Mansur Mohamed Surur knew his fate had been sealed in a New York courtroom on May 7, 2019. On this day, an indictment was returned and filed in the United States district court for the southern District of New York, charging Mansur with violating criminal laws of the US.

“Surur, an African-based trafficker of wildlife and drugs, along with others both known and unknown, has been part of a transnational criminal conspiracy that began in or about at least December 2012, which is based in the Republic of Uganda and surrounding countries and which has engaged in the large-scale trafficking and smuggling of rhino horns and elephant ivory,” read the indictment.

Ten days later, on May 17, 2019, the court issued a warrant of arrest for a man who law enforcement agencies believed to be one of the biggest wildlife traffickers in the world. At that time, Mansur, who had been in the illegal game business since 2012, was in Kampala.

“This is therefore to command you forthwith to arrest the said Mansur Mohamed Surur alias Mansour and bring him before me or any other magistrate to be dealt with according to Law, for which this shall be your warrant,” read the warrant of arrest.

By this time, Mansur, whose occupation on legal documents states his profession as a driver, was spending his time between Mombasa, Eldoret and Uganda among friends, family and business acquaintances.

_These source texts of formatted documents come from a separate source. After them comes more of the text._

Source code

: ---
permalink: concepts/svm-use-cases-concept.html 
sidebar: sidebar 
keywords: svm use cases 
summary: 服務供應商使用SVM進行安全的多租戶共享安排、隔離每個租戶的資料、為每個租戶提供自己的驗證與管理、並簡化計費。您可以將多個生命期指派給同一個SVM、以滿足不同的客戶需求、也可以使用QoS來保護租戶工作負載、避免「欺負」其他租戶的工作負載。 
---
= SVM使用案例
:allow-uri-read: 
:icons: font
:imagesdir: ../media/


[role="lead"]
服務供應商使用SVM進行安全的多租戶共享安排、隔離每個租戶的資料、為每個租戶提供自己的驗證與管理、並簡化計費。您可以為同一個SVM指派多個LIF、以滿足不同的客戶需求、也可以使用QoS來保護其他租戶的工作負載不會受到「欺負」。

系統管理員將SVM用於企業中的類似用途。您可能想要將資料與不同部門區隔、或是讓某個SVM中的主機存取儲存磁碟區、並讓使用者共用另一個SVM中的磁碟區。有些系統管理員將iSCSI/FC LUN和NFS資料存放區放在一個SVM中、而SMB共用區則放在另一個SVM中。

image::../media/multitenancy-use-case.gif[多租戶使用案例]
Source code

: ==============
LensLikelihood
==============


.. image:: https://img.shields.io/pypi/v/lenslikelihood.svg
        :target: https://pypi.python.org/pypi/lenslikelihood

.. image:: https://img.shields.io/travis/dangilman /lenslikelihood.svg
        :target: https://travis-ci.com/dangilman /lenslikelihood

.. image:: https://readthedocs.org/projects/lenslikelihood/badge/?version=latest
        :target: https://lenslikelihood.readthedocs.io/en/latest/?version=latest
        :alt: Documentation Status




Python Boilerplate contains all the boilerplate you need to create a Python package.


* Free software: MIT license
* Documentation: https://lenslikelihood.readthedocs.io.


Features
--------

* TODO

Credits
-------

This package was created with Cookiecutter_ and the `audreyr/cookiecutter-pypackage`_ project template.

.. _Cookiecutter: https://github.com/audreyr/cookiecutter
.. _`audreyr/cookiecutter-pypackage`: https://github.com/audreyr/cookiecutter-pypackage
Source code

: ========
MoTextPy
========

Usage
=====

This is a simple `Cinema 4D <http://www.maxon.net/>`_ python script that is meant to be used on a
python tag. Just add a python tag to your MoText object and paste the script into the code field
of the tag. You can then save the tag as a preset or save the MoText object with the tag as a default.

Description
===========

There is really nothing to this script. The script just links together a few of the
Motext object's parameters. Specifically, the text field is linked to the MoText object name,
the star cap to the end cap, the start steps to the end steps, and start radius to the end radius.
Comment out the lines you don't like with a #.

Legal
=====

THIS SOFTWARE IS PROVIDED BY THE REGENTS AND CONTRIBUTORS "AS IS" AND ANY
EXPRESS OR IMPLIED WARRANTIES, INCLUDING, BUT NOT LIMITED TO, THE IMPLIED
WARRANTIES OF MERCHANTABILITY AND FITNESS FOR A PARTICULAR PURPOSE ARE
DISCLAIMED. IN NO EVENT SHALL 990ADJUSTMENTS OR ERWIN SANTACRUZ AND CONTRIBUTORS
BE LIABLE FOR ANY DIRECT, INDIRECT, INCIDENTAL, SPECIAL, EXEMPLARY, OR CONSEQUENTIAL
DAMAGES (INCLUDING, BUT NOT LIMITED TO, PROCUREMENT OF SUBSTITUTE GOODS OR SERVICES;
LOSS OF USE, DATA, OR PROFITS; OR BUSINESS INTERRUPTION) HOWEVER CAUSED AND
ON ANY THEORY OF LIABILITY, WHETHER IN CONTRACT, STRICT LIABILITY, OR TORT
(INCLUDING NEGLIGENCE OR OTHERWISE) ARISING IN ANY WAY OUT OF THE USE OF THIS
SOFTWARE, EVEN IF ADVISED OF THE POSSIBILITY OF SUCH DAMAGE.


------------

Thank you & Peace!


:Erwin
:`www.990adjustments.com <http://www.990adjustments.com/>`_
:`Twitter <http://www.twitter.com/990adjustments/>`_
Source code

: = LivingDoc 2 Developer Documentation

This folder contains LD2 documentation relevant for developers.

For the next few months he did this successfully, evading arrest, sneaking in and out of Kenya to Kampala via the Busia border. In August 2019, the noose tightened when Interpol joined the hunt for Mansur by issuing a warrant of arrest.

Interpol on the hunt

“Interpol Nairobi shares with you intelligence of the above captioned Kenyan individuals wanted by the government of the United States for serious crimes…the duo are linked to transnational network of criminals dealing and trafficking drugs, elephant tusks and rhino horn,” Interpol wrote in a Memo dated August 8, 2019. With Interpol on the hunt for Mansur, it became hard for him to slip in and out of Uganda as he pleased.